On presentation, she was disoriented and agitated with an otherwise unremarkable neurological examination. Vital signs were within normal ranges. There were no other relevant findings on physical examination, namely, no adenomegalies, organomegalies, or auscultatory or skin alterations.
Blood work-up showed a haemoglobin of 10.6 mg/dl and a lymphocyte count of 34×109/l. C-reactive protein, procalcitonin, thyroid function, serum electrolytes and vitamin B12 and folic acid were within normal ranges. HIV and VDRL serologies were negative. Urine analysis, a thoracic x-ray and abdominal ultrasound showed no signs of infection. No relevant abnormalities were observed on cerebral computed tomography. After ruling out the most frequent causes of disorientation and agitation, and considering the underlying disease, although apparently stable, CNS infiltration by CLL cells was hypothesised. A lumbar puncture was performed. Cerebrospinal fluid (CSF) was clear with normal glucose and protein levels, and negative bacterial culture. Immunophenotyping revealed the presence of lymphocytes positive for CD19, CD20weak, CD5, CD23, CD3 and CD200strong, confirming CNS infiltration by CLL cells. Based on the CSF findings along with the exclusion of other more common causes of acute confusional syndrome, the diagnosis of leptomeningeal CLL was established.
Palliative treatment with chlorambucil was commenced, but the patient died 1 month later.

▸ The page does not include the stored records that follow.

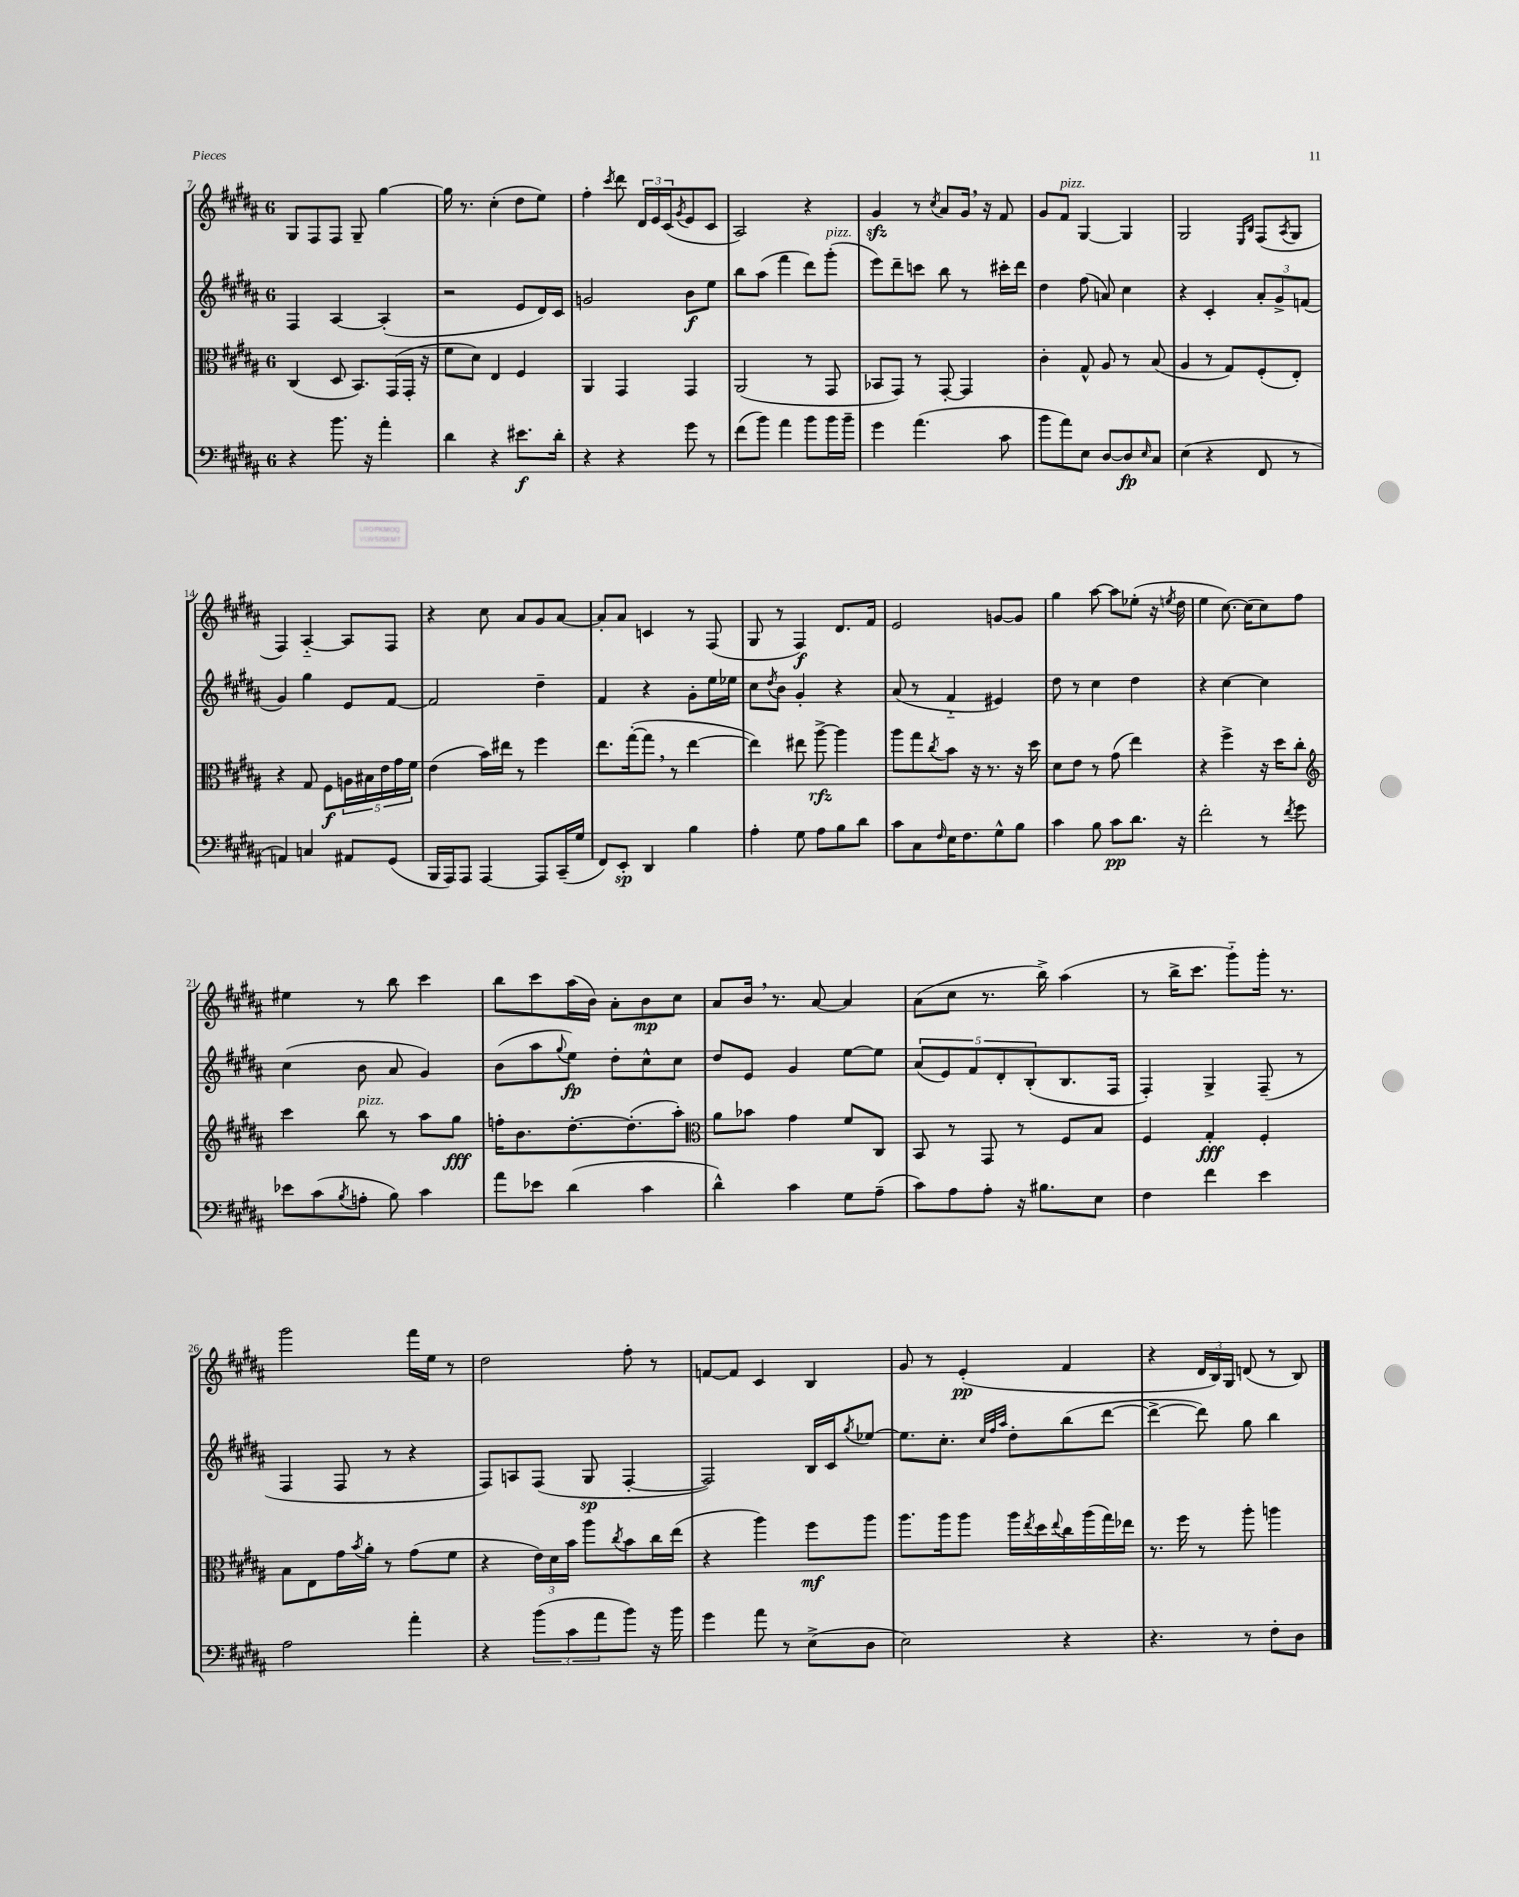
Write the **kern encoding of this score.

**kern	**kern	**kern	**kern
*staff4	*staff3	*staff2	*staff1
*clefF4	*clefC3	*clefG2	*clefG2
*k[f#c#g#d#a#]	*k[f#c#g#d#a#]	*k[f#c#g#d#a#]	*k[f#c#g#d#a#]
*M6/8	*M6/8	*M6/8	*M6/8
4r	(4C#	4F#	8G#
.	.	.	8F#
8.b	8D#	[4A#	8F#
.	8.BB)	.	8G#~
16r	.	.	.
4a#'	.	(4A#']	[4gg#
.	(16GG#	.	.
.	16GG#'	.	.
.	16r	.	.
=	=	=	=
4d#	8f#	2r	16gg#]
.	.	.	8.r
.	8d#)	.	.
4r	4E	.	(4cc#'
8.e#	4F#	8e	8dd#
.	.	16d#)	8ee)
16d#'	.	16c#	.
=	=	=	=
4r	4AA#	2g	4ff#'
.	.	.	8qccc#
4r	4GG#	.	8ddd#
.	.	.	24d#
.	.	.	24e
.	.	.	(24c#
.	.	.	8qg#
8g#	4GG#	8b	8e
8r	.	8ee	8c#
=	=	=	=
(8f#	(2AA#	8bb	2A#)
8b)	.	(8aa#	.
4a#	.	4fff#	.
8b	8r	8ddd#)	4r
16b	8GG#	(8ggg#'	.
16b~	.	.	.
=	=	=	=
4g#	8BB-	8eee)	4g#
.	8GG#)	8ddd#~	.
(4.a#	8r	8ccc	8r
.	.	.	8qcc#
.	[8GG#'	8bb	8a#
.	4GG#]	8r	16g#
.	.	.	16r
8c#	.	16ccc#'	8f#
.	.	16ddd#	.
=	=	=	=
8b	4c#'	4dd#	8g#
8a#)	.	.	8f#
8E	8G#^^	(8ff#	[4G#
[8D#	8A#	8a)	.
8D#]	8r	4cc#	4G#]
16qqE	.	.	.
8C#	(8B	.	.
=	=	=	=
(4E	4A#	4r	2G#
4r	8r	4c#'	.
.	8G#)	.	.
.	.	.	16qqE
.	.	.	16qqB
8FF#	(8F#'	12a#'	(8F#
.	.	12g#^	.
.	.	.	8qA#
8r	8E')	.	8G#
.	.	(12f	.
=	=	=	=
4AA)	4r	4g#)	4F#)
4C	8G#	4gg#	[4A#'~
.	8F#	.	.
8AA#	20A	8e	8A#]
.	20B#	.	.
.	20e	.	.
(8GG#	.	[8f#	8F#
.	20g#	.	.
.	20f#	.	.
=	=	=	=
16BBB	(4e	2f#]	4r
16AAA#)	.	.	.
8AAA#	.	.	.
[4AAA#	16b)	.	8cc#
.	16ee#	.	.
.	8r	.	8a#
8AAA#]	4ff#	4dd#~	8g#
(16CC#~	.	.	[8a#
16G#	.	.	.
=	=	=	=
8FF#)	8.ee	4f#	8a#']
8EE'	.	.	8a#
.	([16gg#'	.	.
4DD#	8gg#]	4r	4c
.	8r	.	.
4B	[4ee	8g#'	8r
.	.	16ee	(8F#
.	.	16ee-	.
=	=	=	=
4A#'	4ee])	8cc#	8G#
.	.	8qdd#	.
.	.	8b	8r
8G#	8ee#	4g#'	4F#)
8A#	[8aa#^	.	.
8B	4aa#]	4r	8.d#
8d#	.	.	.
.	.	.	16f#
=	=	=	=
8c#	8aa#	(8a#	2e
8C#	8gg#	8r	.
16qqF#	8qcc#	.	.
16E	8b	4f#'~	.
8.F#	.	.	.
.	16r	.	.
.	8.r	.	.
8G#^^	.	4e#)	[8g
8B	16r	.	8g]
.	16dd#	.	.
=	=	=	=
4c#	8d#	8dd#	4gg#
.	8e	8r	.
8B	8r	4cc#	[8aa#
8c#	(8g#	.	8aa#]
8.d#	4ee)	4dd#	(8ee-'
.	.	.	16r
.	.	.	8qee
16r	.	.	16dd#
=	=	=	=
2f#'	4r	4r	4ee
.	4ff#^	[4cc#	[8.cc#)
.	.	.	(16cc#]
8r	16r	4cc#]	8cc#)
.	16dd#	.	.
8qf#	.	.	.
8g#	8cc#'	.	8ff#
=	=	=	=
*	*clefG2	*	*
8e-	4ccc#	(4cc#	4ee#
(8c#	.	.	.
8qB	.	.	.
8A'	8bb	8b	8r
8B)	8r	8a#	8bb
4c#	8aa#	4g#)	4ccc#
.	8gg#	.	.
=	=	=	=
8a#	16ff'	(8b	8bb
.	8.b	.	.
8e-	.	8aa#	8ccc#
.	.	8qqgg#	.
(4d#	[8.dd#'	8ee)	(16aa#
.	.	.	16b)
.	.	8dd#'	8a#'
.	(8.dd#']	.	.
4c#	.	8cc#^^	8b
.	8aa#')	8cc#	8cc#
=	=	=	=
*	*clefC3	*	*
4d#^^)	8a#	8dd#	8a#
.	8b-	8e	16b
.	.	.	8.r
4c#	4g#	4g#	.
.	.	.	[8a#
8G#	8f#	[8ee	4a#]
(8A#~	8C#	8ee]	.
=	=	=	=
8c#)	8BB	(10a#	(8a#
.	.	10e)	.
8A#	8r	.	8cc#
.	.	10f#	.
8A#'	8GG#	.	8.r
.	.	10d#'	.
16r	8r	.	.
.	.	(10B'	.
8.B#	.	.	16bb^)
.	8F#	8.B	(4aa#
8E	8B	.	.
.	.	16F#	.
=	=	=	=
4F#	4F#	4F#')	8r
.	.	.	16bb^
.	.	.	8.ccc#
4f#	4G#'	4G#^	.
.	.	.	8ggg#'~)
4e	4F#'	(8F#~	16ggg#'
.	.	.	8.r
.	.	8r	.
=	=	=	=
2A#	8B	4F#	2ggg#
.	8E	.	.
.	16g#	8F#	.
.	8qb	.	.
.	16a#'	.	.
.	8r	8r	.
4a#'	(8g#	4r	16fff#
.	.	.	16ee
.	8f#	.	8r
=	=	=	=
4r	4r	8F#)	2dd#
.	.	8A	.
(12b	24e)	(8F#	.
.	24d#	.	.
12c#	24b	.	.
.	8aa#	8G#	.
12a#	.	.	.
.	8qcc#	.	.
8b)	8b	[4F#'	8ff#'
16r	16cc#	.	8r
16b	(16ee	.	.
=	=	=	=
4g#	4r	2F#])	[8f
.	.	.	8f]
8a#	4aa#)	.	4c#
8r	.	.	.
(8E^	8ff#	16B	4B
.	.	16c#	.
.	.	8qgg#	.
8D#	8aa#	[8ee-	.
=	=	=	=
2E)	8.aa#	8.ee-]	8g#
.	.	.	8r
.	16aa#	8.cc#'	.
.	8aa#	.	(4e'
.	.	32qqcc#	.
.	.	32qqff#	.
.	.	32qqaa#	.
.	16aa#	8dd#'	.
.	8qee	.	.
.	16dd#	.	.
.	8qqee	.	.
4r	16cc#	(8bb	4f#
.	(16aa#	.	.
.	16gg#)	[8ddd#	.
.	16ee-	.	.
=	=	=	=
4.r	8.r	4ddd#^_	4r
.	16ff#	.	.
.	8r	8ddd#])	24d#
.	.	.	24B)
.	.	.	24G#
8r	8aa#'	8gg#	(8d
8F#'	4aa	4bb	8r
8D#	.	.	8B)
==	==	==	==
*-	*-	*-	*-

The heterogeneity of clinical symptoms at presentation along with other more common differential diagnoses makes it a challenge to recognise CNS involvement in CLL [5]. This case highlights the importance of a graduated and personalized assessment of AMS in a 90-year-old patient with CLL. The patient underwent various tests to investigate five broad categories of common aetiologies of AMS [8]. Infections (mainly respiratory, skin and urinary), drug-related causes and metabolic or toxic encephalopathies such as hypoglycaemia, electrolyte abnormalities and hepatic or thyroid disorders, were all ruled out. Neurological causes such as stroke and cardiopulmonary diseases such as heart failure or hypoxia were also rejected. After excluding more common causes of AMS and as the patient had CLL, we suspected CNS infiltration by CLL cells.
AMS is a rare presentation of CLL, affecting only 15% of patients with CNS infiltration. Other symptoms to consider are those related to one or more cranial nerve palsies [6]. Leptomeningeal CLL is the most common CNS localisation. It often requires a high index of suspicion and is confirmed by neuroimaging and CSF analysis. Only the presence of malignant cells in the CSF is diagnostically conclusive [5, 6]. This type of involvement in CLL patients is rare. The biological basis of lymphomatous involvement is not completely understood. One hypothesis suggests that the leptomeninges are seeded by systemically generated CLL cells, although the mechanisms of malignant transformation, the point of access to the CNS, and the origin of the cells remain unknown [9].
Risk factors for CNS involvement in CLL have not been systematically explored [2], although the presence of infectious agents can destabilize the blood–brain barrier [5]. Current knowledge suggests that CNS involvement is not related to disease stage, duration or progression [4], or to a high-risk chromosomal abnormality, such as del11p or del111q [3].
Of note, the patient did not show any symptoms that suggested Richter’s syndrome (rapidly enlarged lymph nodes, fever and marked elevation of lactate dehydrogenase) [10].
Although current guidelines do not provide recommendations on the treatment of patients with CNS involvement in CLL, treatment with R-chlorambucil is usually preferred in frail patients with systemic symptoms [1].
CNS involvement in CLL should be considered in patients with any neurological symptom, irrespective of the stage and activity of CLL. Both imaging and CSF analysis play a key role in the diagnosis and prompt initiation of appropriate treatment in these patients.